19 Nov Investigating My Father and “Reading Hunger” with The Memory Project
Wu Wenguang (Director, Investigating My Father)
Zhang Ping, Liu Xiaolei, Zhang Mengai (Members of The Memory Priject)
Moderator: Michael Berry (East Asian Languages & Cultural Studies, UCLA)
Saturday November 19, 2016 / 2:00pm-5:15pm
The Pollock Theater
This event is free but space is limited; please reserve a ticket here.

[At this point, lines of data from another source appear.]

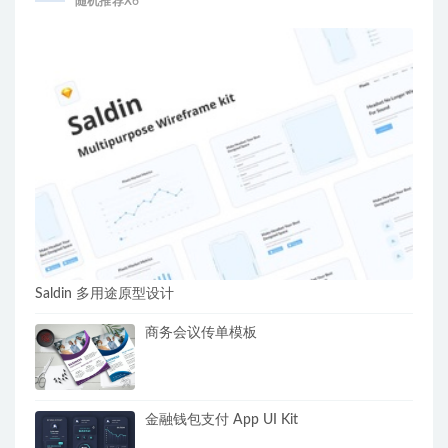
随机推荐X6
Saldin 多用途原型设计
商务会议传单模板
金融钱包支付 App UI Kit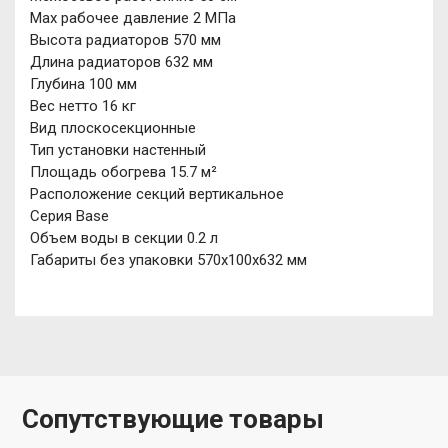
Мах рабочее давление 2 МПа
Высота радиаторов 570 мм
Длина радиаторов 632 мм
Глубина 100 мм
Вес нетто 16 кг
Вид плоскосекционные
Тип установки настенный
Площадь обогрева 15.7 м²
Расположение секций вертикальное
Серия Base
Объем воды в секции 0.2 л
Габариты без упаковки 570х100х632 мм
Сопутствующие товары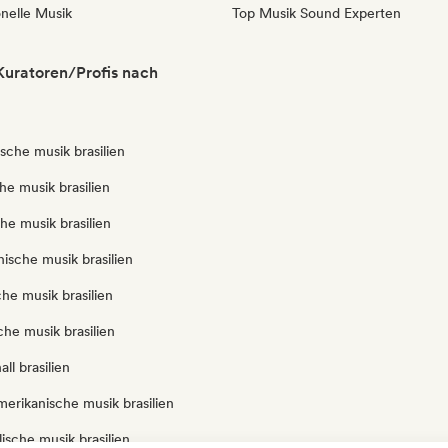
onelle Musik
Top Musik Sound Experten
 Kuratoren/Profis nach
ische musik brasilien
he musik brasilien
che musik brasilien
anische musik brasilien
che musik brasilien
iche musik brasilien
ll brasilien
merikanische musik brasilien
lische musik brasilien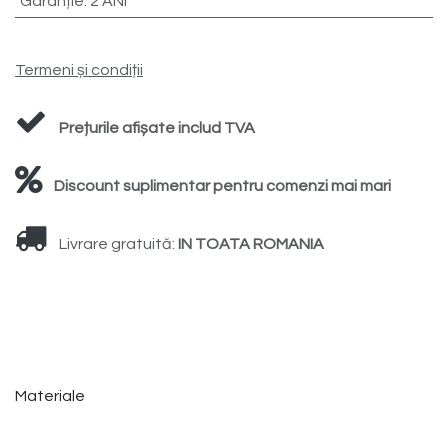
Garanție
:
2 ANI
Termeni și condiții
Prețurile afișate includ TVA
Discount suplimentar pentru comenzi mai mari
Livrare gratuită:
IN TOATA ROMANIA
Materiale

Pioneering documentary filmmaker Wu Wenguang presents Investigating My Father (2016), a film twenty years in the making that explores his father’s story of transformation from landowner’s son and man of the ‘old society’ to the post-1949 ‘new society,’ a history he spoke about with his son for the first time for this film. Following the screening of Investigating My Father, Wu Wenguang and fellow members of the filmmaking collective The Memory Project Zhang Ping, Liu Xiaolei, and Zhang Mengai will present “Reading Hunger,” an account of the process by which each filmmaker returned to their own village to interview elders and document their memories of the Great Famine. A discussion and Q&A with the filmmakers will be led by Michael Berry, Professor of East Asian Languages and Culture at UCLA.
In 2010, Wenguang founded The Memory Project to support amateur filmmakers working in rural China to collect oral histories from the survivors of the Great Famine (1958–1961). Over the past six years, the filmmaking collective and their body of work have grown to include over a thousand interviews about the Great Famine, as well as the Great Leap Forward (1958–1960), the Land Reform and Collectivization period (1949–1953), the Four Cleanups Movement (1964), and the Cultural Revolution (1966–1976).
Sponsored by the Carsey Wolf Center and the IHC’s Community Matters series.